MAĞLUBİYET AYKUT KOCAMAN’A YAZAR

Geçmiş dönemlerdeki eşsiz başarılarından dolayı efsane olarak anıldığı yere yeniden geldi Aykut Hoca. Lakin kendisi hala eski dönemdeki futbolun oynandığını düşünüyor bence. En hazini ise hatalarında yaptığı ısrar. Beşer şaşar diye bir söz vardır. Çok doğru. Herkes hata yapabilir. Ama hatalarınızda ısrar ederseniz bu hata olmaktan çıkar. Tüm futbol kamuoyu şuan Aykut Hoca’nın teknik-taktik bilgisini sorgular hale geldi. Yapma etme hocam. Takıntılarında vazgeç lütfen. Takımda ne olursa olsun oynayacağını bilen Skubic ve Ömer Ali ısrarından vazgeç lütfen. Tamam dengeli bir futbol oyunu sana mantıklı geliyor, eyvallah. Ama bazen (maçına göre, skora göre) o çift ön libero sevdan vazgeç. Rakibi de şaşırt bizler de şaşıralım. Ben şu an seninle ilgili her şeyi sorgular hale geldim. Emin ol böyle bir başarısızlık durumunda Türkiye’nin herhangi bir takımında kalma ihtimalin yoktu. Sana verilen değerin kıymetini bil ve kredinin limitlerini daha da zorlama lütfen. Bu takımı ayağa kaldıracak insan sensin. Lütfen artık inanmasan bile bir şeyleri değiştir lütfen. Bu takım çok daha fazlasını hak ediyor Hocam.

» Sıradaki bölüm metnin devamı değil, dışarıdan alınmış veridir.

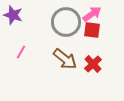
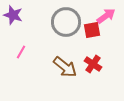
pink arrow: moved 14 px right, 2 px down
red square: rotated 18 degrees counterclockwise
brown arrow: moved 8 px down
red cross: rotated 12 degrees counterclockwise
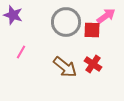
red square: rotated 12 degrees clockwise
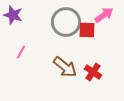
pink arrow: moved 2 px left, 1 px up
red square: moved 5 px left
red cross: moved 8 px down
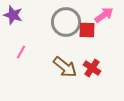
red cross: moved 1 px left, 4 px up
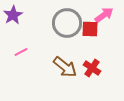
purple star: rotated 24 degrees clockwise
gray circle: moved 1 px right, 1 px down
red square: moved 3 px right, 1 px up
pink line: rotated 32 degrees clockwise
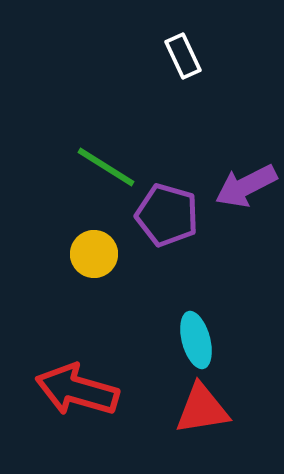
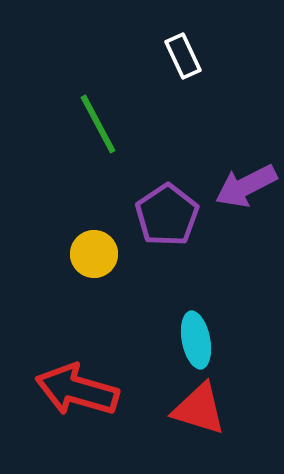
green line: moved 8 px left, 43 px up; rotated 30 degrees clockwise
purple pentagon: rotated 22 degrees clockwise
cyan ellipse: rotated 4 degrees clockwise
red triangle: moved 3 px left; rotated 26 degrees clockwise
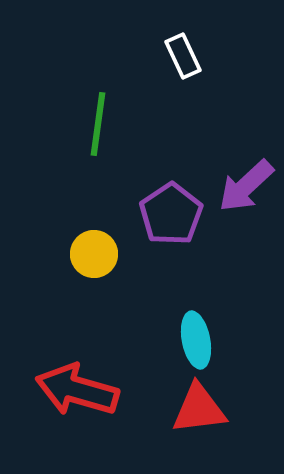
green line: rotated 36 degrees clockwise
purple arrow: rotated 16 degrees counterclockwise
purple pentagon: moved 4 px right, 1 px up
red triangle: rotated 24 degrees counterclockwise
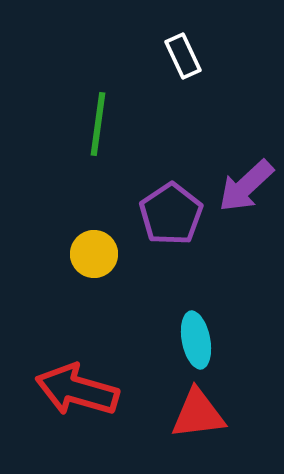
red triangle: moved 1 px left, 5 px down
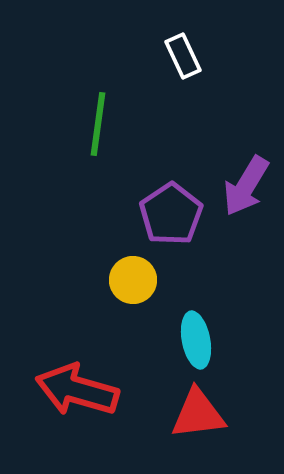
purple arrow: rotated 16 degrees counterclockwise
yellow circle: moved 39 px right, 26 px down
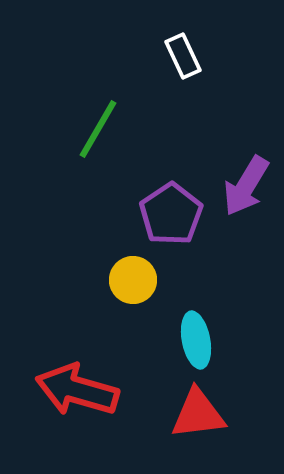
green line: moved 5 px down; rotated 22 degrees clockwise
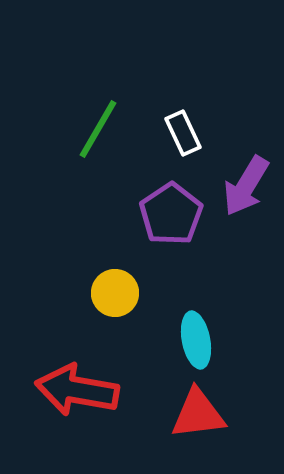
white rectangle: moved 77 px down
yellow circle: moved 18 px left, 13 px down
red arrow: rotated 6 degrees counterclockwise
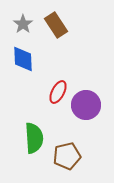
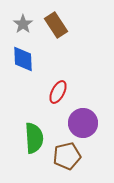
purple circle: moved 3 px left, 18 px down
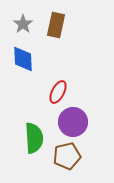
brown rectangle: rotated 45 degrees clockwise
purple circle: moved 10 px left, 1 px up
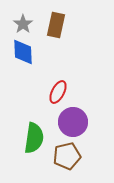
blue diamond: moved 7 px up
green semicircle: rotated 12 degrees clockwise
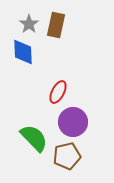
gray star: moved 6 px right
green semicircle: rotated 52 degrees counterclockwise
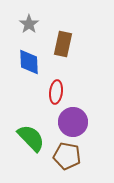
brown rectangle: moved 7 px right, 19 px down
blue diamond: moved 6 px right, 10 px down
red ellipse: moved 2 px left; rotated 20 degrees counterclockwise
green semicircle: moved 3 px left
brown pentagon: rotated 24 degrees clockwise
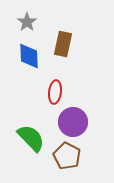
gray star: moved 2 px left, 2 px up
blue diamond: moved 6 px up
red ellipse: moved 1 px left
brown pentagon: rotated 16 degrees clockwise
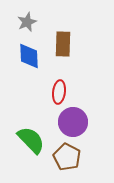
gray star: rotated 12 degrees clockwise
brown rectangle: rotated 10 degrees counterclockwise
red ellipse: moved 4 px right
green semicircle: moved 2 px down
brown pentagon: moved 1 px down
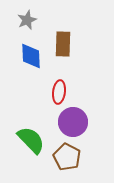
gray star: moved 2 px up
blue diamond: moved 2 px right
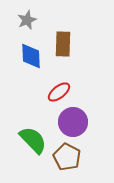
red ellipse: rotated 45 degrees clockwise
green semicircle: moved 2 px right
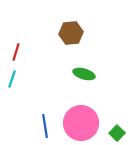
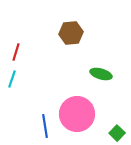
green ellipse: moved 17 px right
pink circle: moved 4 px left, 9 px up
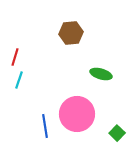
red line: moved 1 px left, 5 px down
cyan line: moved 7 px right, 1 px down
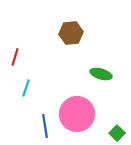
cyan line: moved 7 px right, 8 px down
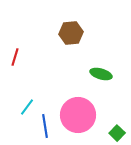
cyan line: moved 1 px right, 19 px down; rotated 18 degrees clockwise
pink circle: moved 1 px right, 1 px down
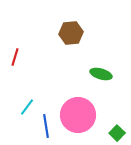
blue line: moved 1 px right
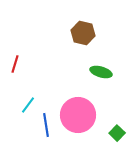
brown hexagon: moved 12 px right; rotated 20 degrees clockwise
red line: moved 7 px down
green ellipse: moved 2 px up
cyan line: moved 1 px right, 2 px up
blue line: moved 1 px up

ACİLİYETİ OLMAYAN TRANSFERLER

 Yaklaşık 2 senedir bu takımın sağ beki yok.8 numara diye tabir edilen oyun kurucu, topu kolay kolay kaybetmeyen bir oyuncusu yok. Sol kanatta adam geçen bir kanadı yok. Stoperde sert oynayarak, rakibine yapışan ayağı iyi bir stoperi yok. Ama Zuta, Ferhat, Alper’in olduğu kanada yeni transfer yapılıyor. Yazacaklarım bu kadar. Bu kadar kötü kadro mühendisliği yapılan bir kulübün 18 puan bile alması bence iyi. Umarım her şey gönlümüzce olur.